Building a business with your own money has a romantic ring to it. After all, it saves you the heartache of having to hand over a big chunk of what you build to some investor. But bootstrapping asks a lot of you, the entrepreneur: For a while anyway, every dollar that comes your way must go into the company, not your pocket.
So if you're thinking about finally acting on that brilliant idea you've been sitting on, know this: bootstrapping is not for the undisciplined. It's not for the crazy gambler, either.
Let me explain. You need to have some skin in the game, but not so much that you aren't thinking rationally. If you're in a position where you can spare the money you're putting on the line, then trust me, your focus will be a whole lot different than if you're trying to make decisions involving your life's savings. In the latter scenario, you'll base your decisions on whether or not you can personally afford it instead of what's really necessary to move the company forward.
When I decided to drop out of Harvard Business School in 2008, I knew I wasn't just taking one opportunity--I was closing the door on another. I probably gave up a lucrative job offer (and in the middle of a recession!), but it was a simple decision. When I came up with the idea for LearnVest--a financial planning and investment advice website--I asked myself, "When I'm 89 years old and I look back, what will I regret?"
I knew I would regret not giving LearnVest a chance.
Of course, being a math and personal finance geek, I also knew I had to be realistic and methodical. The success rate for first-time entrepreneurs is only 12 percent, and the majority of start-ups fail. Knowing this, I wasn't about to max out my credit cards and go into more debt than I could afford. I had a year's worth of emergency savings--about $75,000--stashed away from my Wall Street job. So when I started LearnVest, I gave myself a full year (and no more) to get the company off the ground. And if things didn't work out? Well, I would have blown my emergency savings but at least I wouldn't be on the street.

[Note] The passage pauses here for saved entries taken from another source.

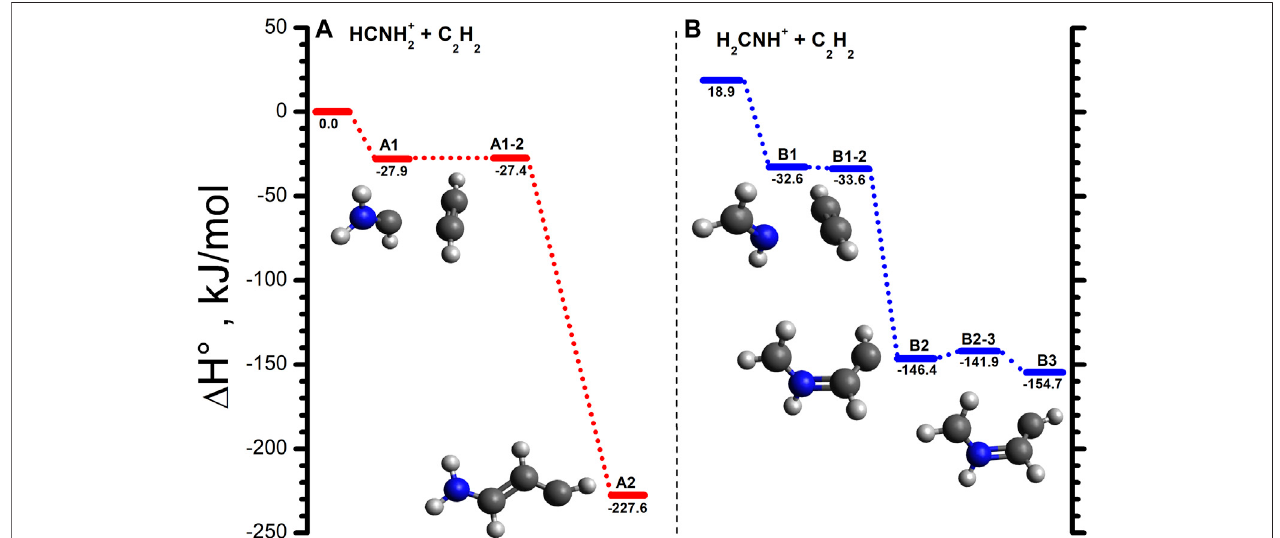
FIGURE6| StructuresandenergiesofthevanderWaalsadducts(andtheirevolutionintocovalentlyboundintermediates)fortheentrancechannelofthereactions of HCNH 2+ (cid:129) (panel A) and H 2 CNH + (cid:129) (panel B) plus C 2 H 2 . Energies (in kJ/mol) are de fi ned with respect to the separated HCNH 2+ (cid:129) plus C 2 H 2 reactants. Calculations are at the MP2/6-311++G(d,p)//CCSD(T)/6-311++G(d,p) level of theory.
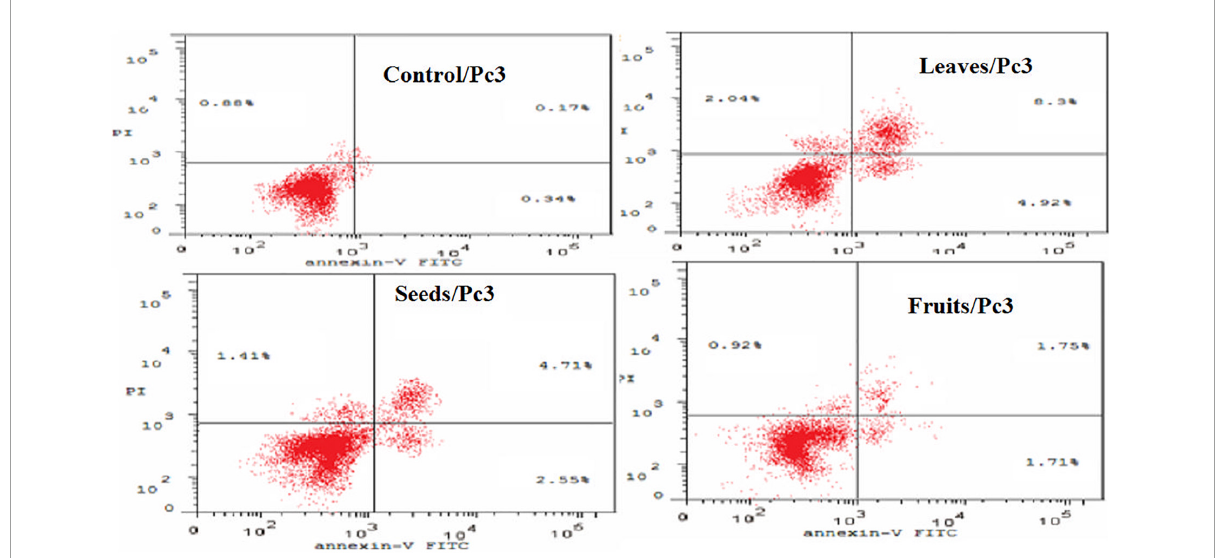
FIGURE6 Induction of apoptosis after treatment of Pc3 cells with leaf, seed, and fruit extracts separately in comparison with control.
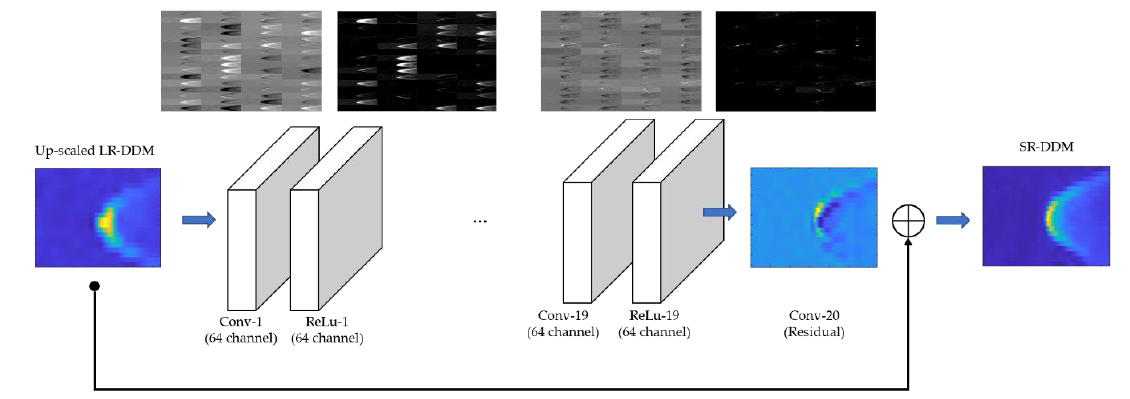
Figure 5. The structure of the very-deep super-resolution (VDSR) network.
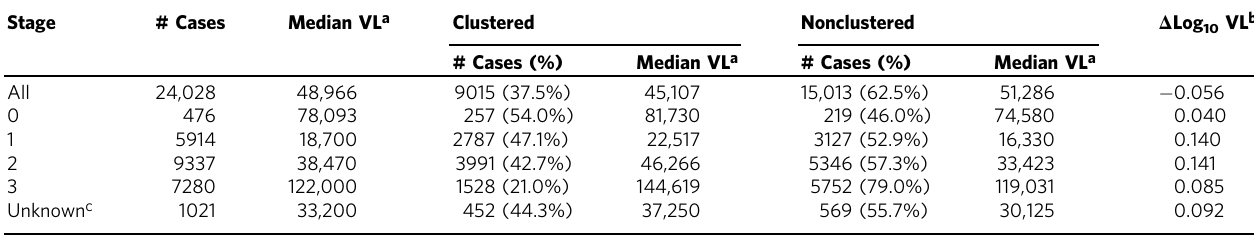
Table 1 Median viral load (VL) in clustered and nonclustered individuals at different stages of HIV infection at diagnosis in people with wild-type virus, United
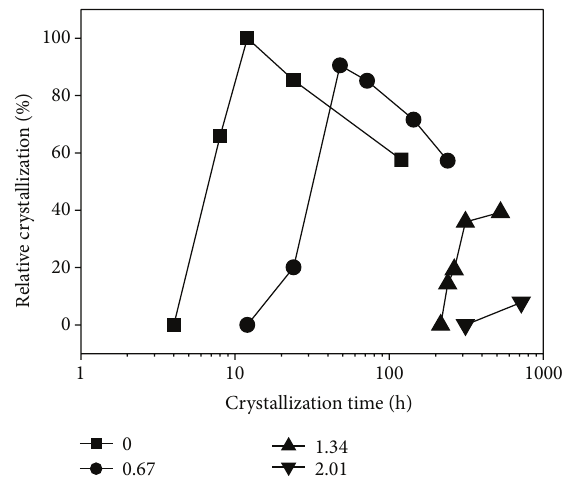
Figure 2: The relation of relative crystallinity and crystallization time with different H 2 SO 4 /Al 2 O 3 .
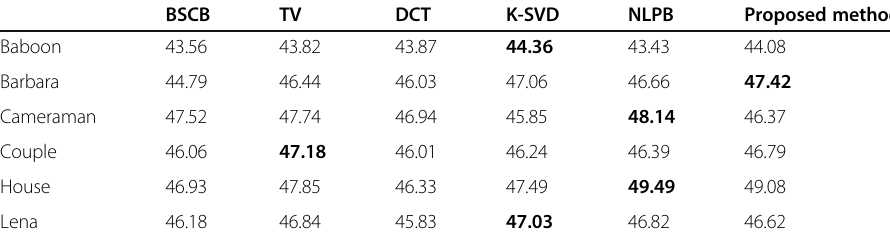
House 46.93 Lena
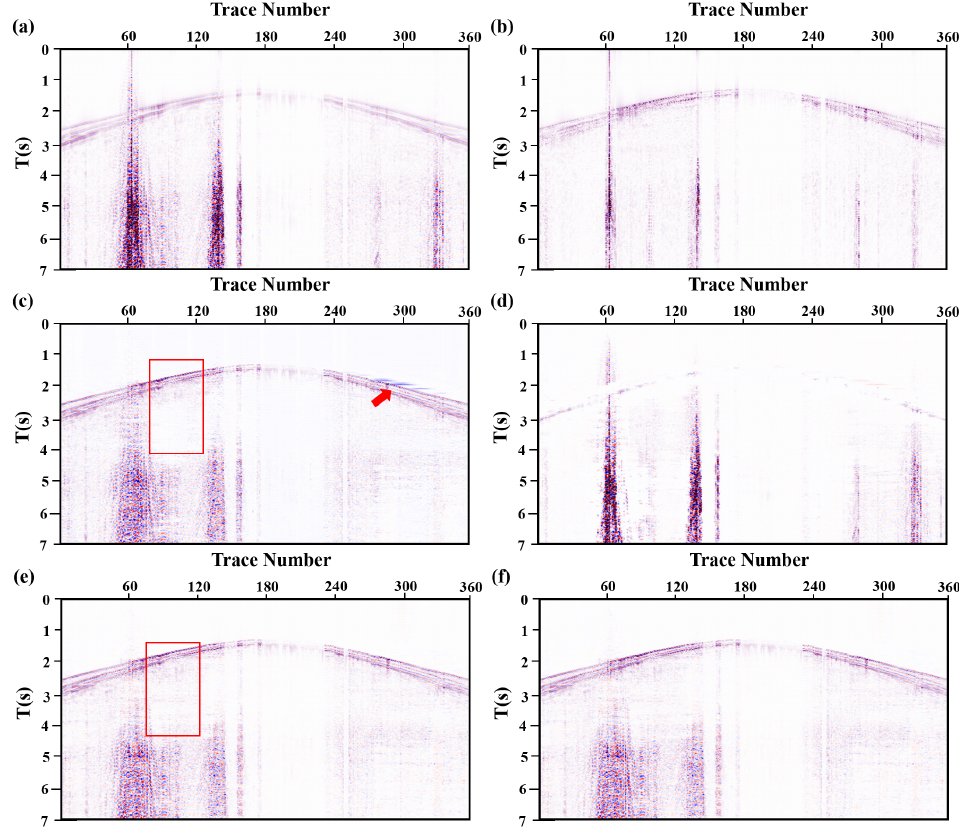
Figure 13. The denoising results and noise sections of different methods for real data: ( a ) The denoising result and ( b ) noise section using f-k filtering; ( c ) the denoising result and ( d ) noise section using the UNet; ( e ) the denoising result and ( f ) noise section using the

I started LearnVest in a shared, Ikea-furnished office space with another start-up called EasyBib to save on overhead costs. I essentially ran the company from my cell phone and my Gmail account until I got to the point where I needed to upgrade.
Here's the thing: When you're starting a company, you want your judgment to be intact. If you're financially in trouble, you're bound to make some poor business decisions. A little bit of stress is a fine motivator when you're starting up, but too much can cloud your judgment, making it harder to think and plan for the long term.

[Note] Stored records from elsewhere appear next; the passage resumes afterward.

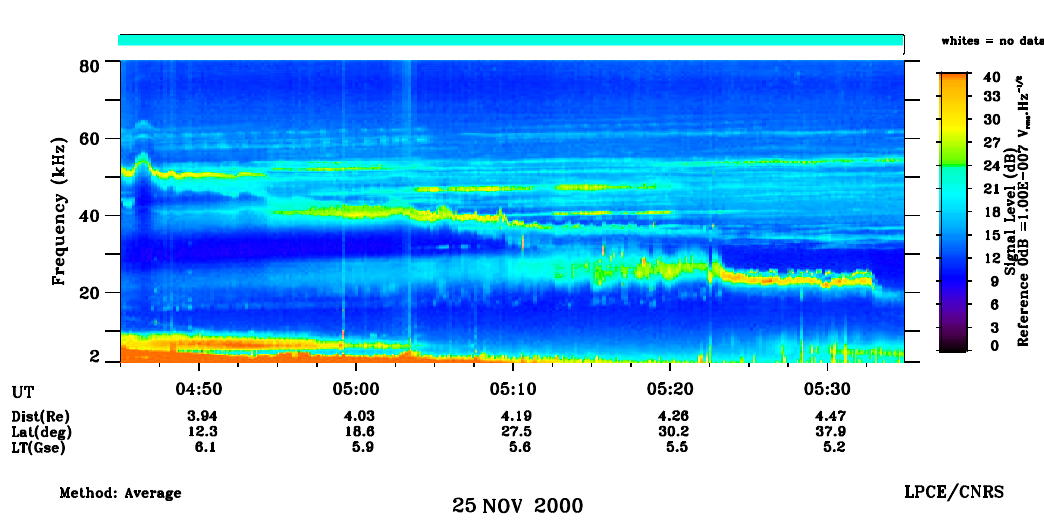
Fig. 3. Dynamic spectrogram obtained from Whisper data on 25 November 2000 from Cluster 1 Rumba. The instrument was in passive mode only. A mixture of narrow band emissions at constant frequencies and stronger waves with decreasing frequencies are observed as the spacecraft recedes from the plasmasphere.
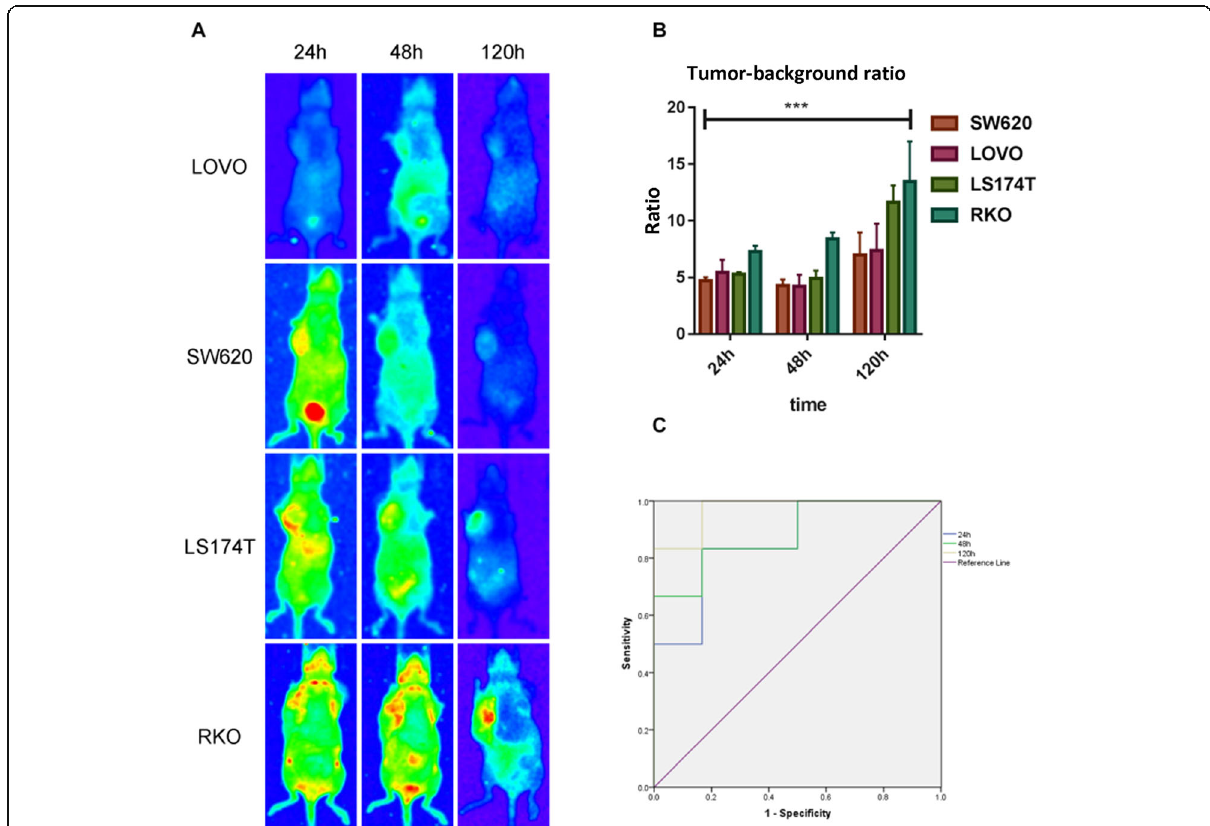
Fig. 7 PD-L1-specific CLI at different time points in human CRC xenograft models with 131 I-labeled PD-L1 antibody. a Cerenkov images of nude mice bearing four different CRC cell lines at 24 h, 48 h, and 120 h. b After injection of 131 I-PD-L1-Mab (37 MBq), the areas of interest were delineated along the tumor margin at 24 h, 48 h, and 120 h to quantitatively measure the Cerenkov fluorescence intensity of the tumor-to- background ratio. c The diagnostic effectiveness of Cerenkov images was tested by receiver operating characteristic curves. The data are expressed as means ± SD, *** p <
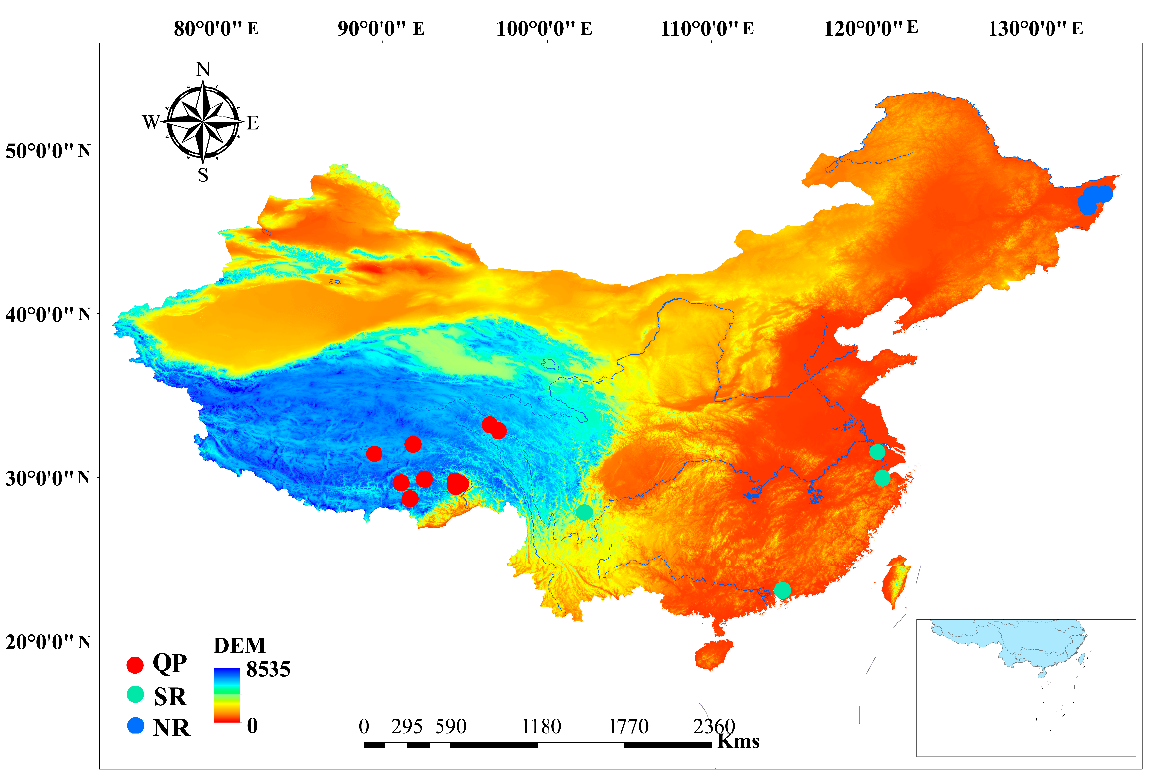
Figure 1. Map of China showing the sampling localities of the species Lumbriculus variegatus used in this study. QP, SR, and NR portions in the circle represent the Tibetan region, Southern China, and Northeast China.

Extreme bootstrappers--if they succeed--make for a very dramatic entrepreneurial story that grabs headlines. But they are in the minority. Smart bootstrappers make smaller, methodical bets. Dropping out of business school during a recession was a gamble, sure. But I didn't gamble everything away, so I never put myself in a desperate situation.
However you decide to fund your business, make sure that you're setting goals, both for your revenue and your customers. How many customers do you want to have? Do you have product that's actually worthwhile and that people are willing to pay for?
Finally, don't ever scrimp on legal or financial advice. Those are the kinds of decisions you cannot afford to get wrong in the early days.